Rapf attended Los Angeles High School and, after a brief stint at Stanford, joined Schulberg at Dartmouth. In 1934, before their senior year, the two spent the summer in the Soviet Union with other students interested in promoting peace. It was this experience that led Rapf and Schulberg to support the Communist Party.
"The thing that most impressed me and probably made me a Communist was that anti-Semitism was illegal in the Soviet Union, and that the Soviets were very anti-Fascist, which the United States was not," Rapf told McGilligan.
This political turn to the left deeply distressed Rapf's father, who made his son face Hollywood's top brass, including Thalberg and Mayer, in an effort to change his mind. Rapf kept on his course.
At the time, Hollywood writers were in turmoil over securing screen credits and payments for writers, and the Communist Party also was active in Hollywood.
Screenwriter Ring Lardner Jr., one of the "Hollywood Ten" who went to jail during the blacklisting era and who was a close friend of Rapf, said during a joint interview published in the Writers Guild of America, East's August 1997 On Writing publication that "there were weeks when every night was taken up with either a Communist Party meeting," a session of the Screen Writers Guild committee or some other meeting.
Rapf said: "The party was very demanding of your time. You were involved in a lot of the community anti-Fascist activities, and you ended up writing stuff for them."
Rapf said in the Writers Guild interview that he often used Lardner's line " 'that the prettiest women in Hollywood were all members of the Communist Party.' We used them for recruiting." Rapf also said that in 1937, "there were party meetings about how to revive" the Screen Writers Guild."
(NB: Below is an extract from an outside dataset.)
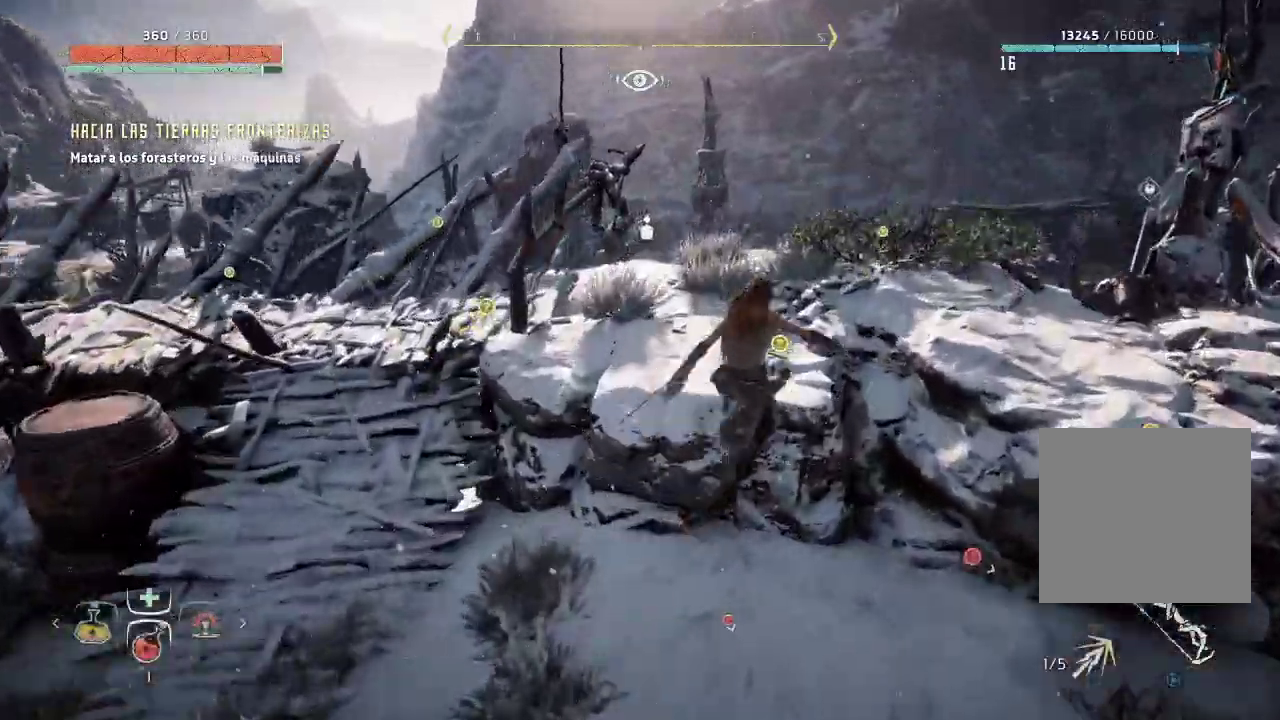
{"buttons": [], "left_stick": "up", "right_stick": "center", "events": [[17, "right_stick", "right"], [317, "right_stick", "center"]]}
Rapf joined the Screen Writers Guild at the behest of Lillian Hellman. "There was a knock at the door, and a lady came in with a big hat and a long cigarette holder," he said in the interview. When she asked him to join the guild, "I said I didn't know a thing about it, but I was always on the side of the workers against the bosses -- sure, I'd join."
That night, he went to a meeting that Hellman, Dashiell Hammett, Ogden Nash and S.J. Perelman also attended. He subsequently got involved with guild efforts to gain credits and better pay for writers.
When the blacklist era began, Rapf left the Communist Party "because I was bored," and because he decided that he couldn't be both a movie writer and a party member.
Meanwhile, he had earned credits on a number of films, including "Winter Carnival" (written with Schulberg, who later won an Academy Award for "On the Waterfront"); "Dancing on a Dime"; and "Song of the South," Rapf's first job with Walt Disney. For Disney, Rapf also co-adapted "So Dear to My Heart" and wrote portions of "Cinderella," although he said he didn't get credit on the movie "because of the blacklist."
Rapf left Disney in 1947 over a salary dispute. After being named by several people before the House Un-American Activities Committee as a Communist Party member, he continued to get some TV and uncredited movie work. Then he began writing and producing commercial and industrial movies. "I never went back to Hollywood, and never tried," Rapf said.
In the mid-1960s, Rapf began lecturing on film at Dartmouth and eventually founded the college's film studies program. He also reviewed movies for Life and Family Circle magazines and wrote "Back Lot: Growing Up With the Movies," published in 1999.
Rapf never apologized for his political beliefs. "I never knew anybody in the party -- in all the years I was associated with it, which was a long, long time -- who was seeking anything but humanistic goals," Rapf told McGilligan.
Walter Bernstein, a screenwriter and the author of "Inside Out: A Memoir of the Blacklist," said this week that Rapf, whom he knew as a "lovely man," was "fierce in his politics -- he was always left-wing.
He always preserved that." Rapf lost touch with his close friend Schulberg for 13 years after Schulberg named names (although not Rapf's) before the House committee.
They resumed their friendship when both had sons at Dartmouth.
Rapf is survived by two daughters, a son and four grandchildren.